Even getting past the first round of auditions for Canadian Idol is a feather in any performer’s cap. So considering the several thousand that try out, and to make it all the way to Toronto for the show’s tapings and making the top 100 is definitely the highlight of Sean Sayers’ budding career.
The Cold Lake, AB area native fronts Angels to Ashes, one of Cold Lake’s most promising groups, and commented the journey to get as far as he did was anything but easy. It all started at a party in February of ’07, on a spur of the moment at the urging of friends, telling him he was as talented as anyone they’d seen on the show previously. “I jumped in my car and drove to Calgary for the auditions the next day, where I got the pleasure of waiting in line for 14 or 15 hours,” he joked.
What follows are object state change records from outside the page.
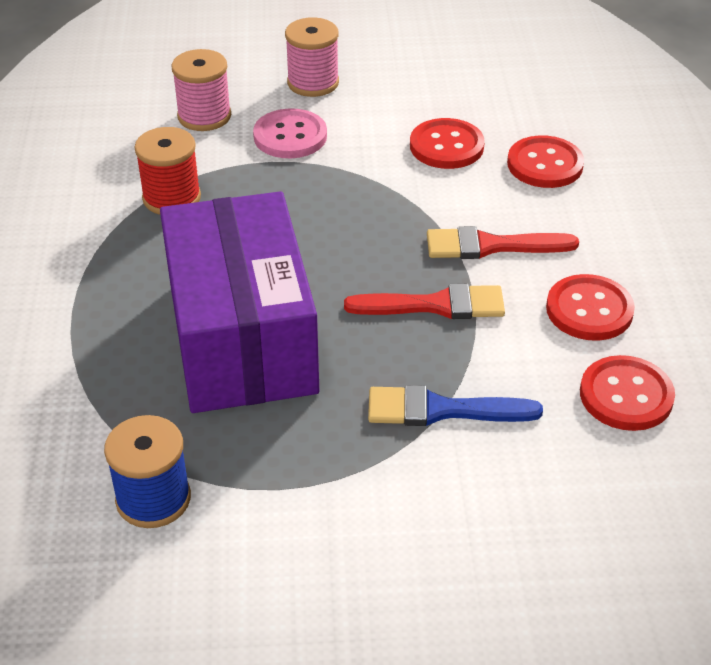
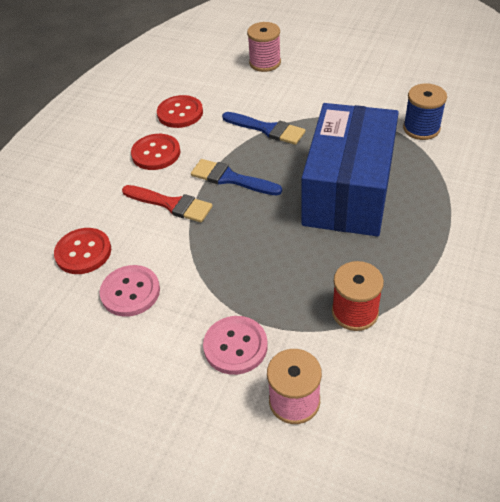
camera: 150 degrees left, 5 degrees up
(242, 338) = (348, 191): purple box -> blue box
(313, 83) = (177, 410): pink spool -> pink spool (265, 63)
(435, 305) = (231, 179): red brush -> blue brush
(446, 146) = (130, 292): red button -> pink button

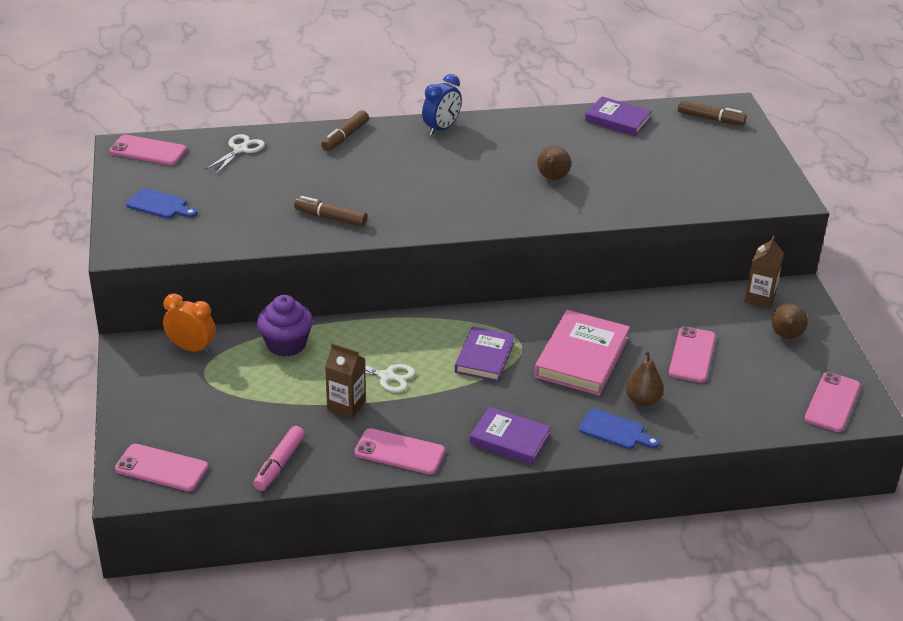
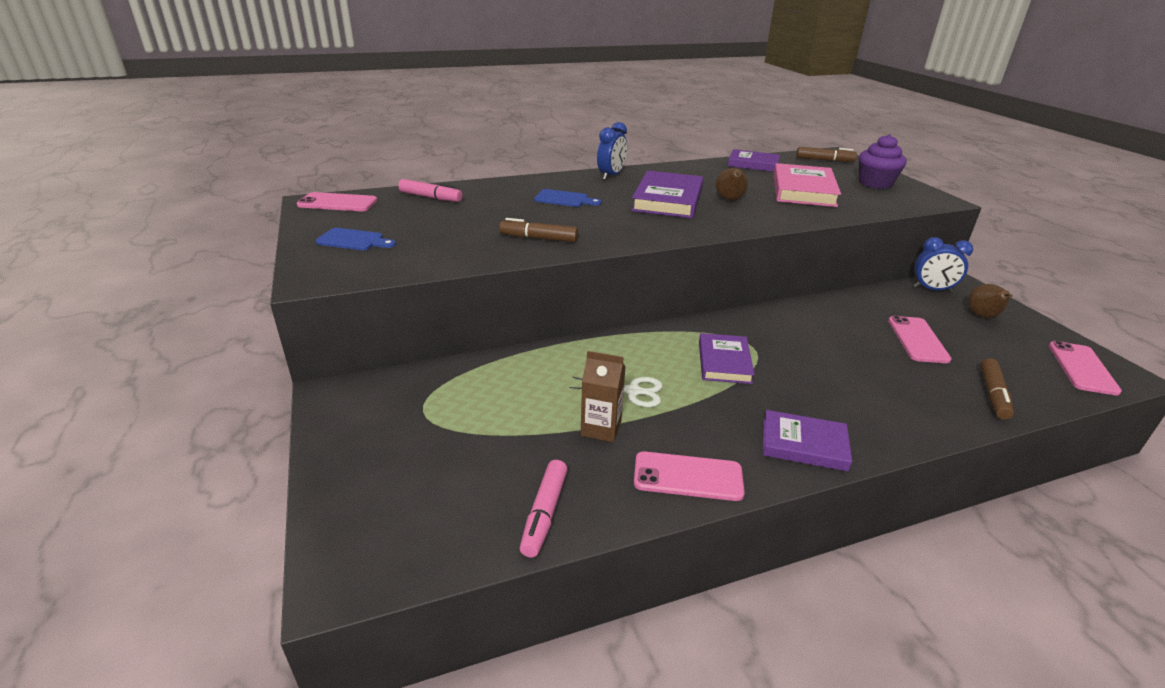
camera: 10 degrees left, 5 degrees down
(161, 468) = (384, 542): pink phone -> none
(191, 348) = (404, 385): orange clock -> none
(240, 150) = (430, 197): white scissors -> pink marker
(286, 344) = (510, 370): purple cupcake -> purple cupcake (875, 183)
(345, 137) = (527, 184): brown marker -> brown marker (992, 395)
(484, 173) = (667, 200): none -> purple book
(582, 357) = (818, 352): pink book -> pink book (803, 190)
(615, 430) = (907, 420): blue cutting board -> blue cutting board (564, 199)
(643, 400) = (908, 386): brown pear -> none
(759, 298) = (932, 289): brown carton -> blue clock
The two-day initial audition was actually broken into three parts where he had to perform five songs, an experience he said that tested his perseverance, if nothing else. If you’re good enough to get through the Casting Director, you then audition in front of the show’s actual judges.
“It brings out a lot of tears in some people. There’s a lot of people that get really ‘nervey,’ it’s hard to say the least,” he said, noting the casting director and other initial judges are often less than pleasant. “It tells you something about the people that make it all the way to Toronto.” This is the first year contestants are allowed to play their own instruments. Considering himself to be a pretty good guitarist, Sayers thought it would be one of his advantages, but he was in for a rude awakening.
“(A judge) told me my playing was stinky, and told me to put the guitar down. That threw me off, to say the least. I thought I was a fairly decent guitar player, and I wasn’t ready to just sing a cappella.” A week later he was in Saskatoon for the second phase of auditioning, which he had to beg, borrow and pawn to get to. Getting through that, he was off to Toronto for three days of gruelling auditions earlier this month. “That was the most grueling, painful thing I’ve ever experienced in my life,” he retorted, noting part of the process was to be paired up with other contestants. So in effect, your fate could lie in your partner’s hands. If he or she bombs, you could also suffer the consequences.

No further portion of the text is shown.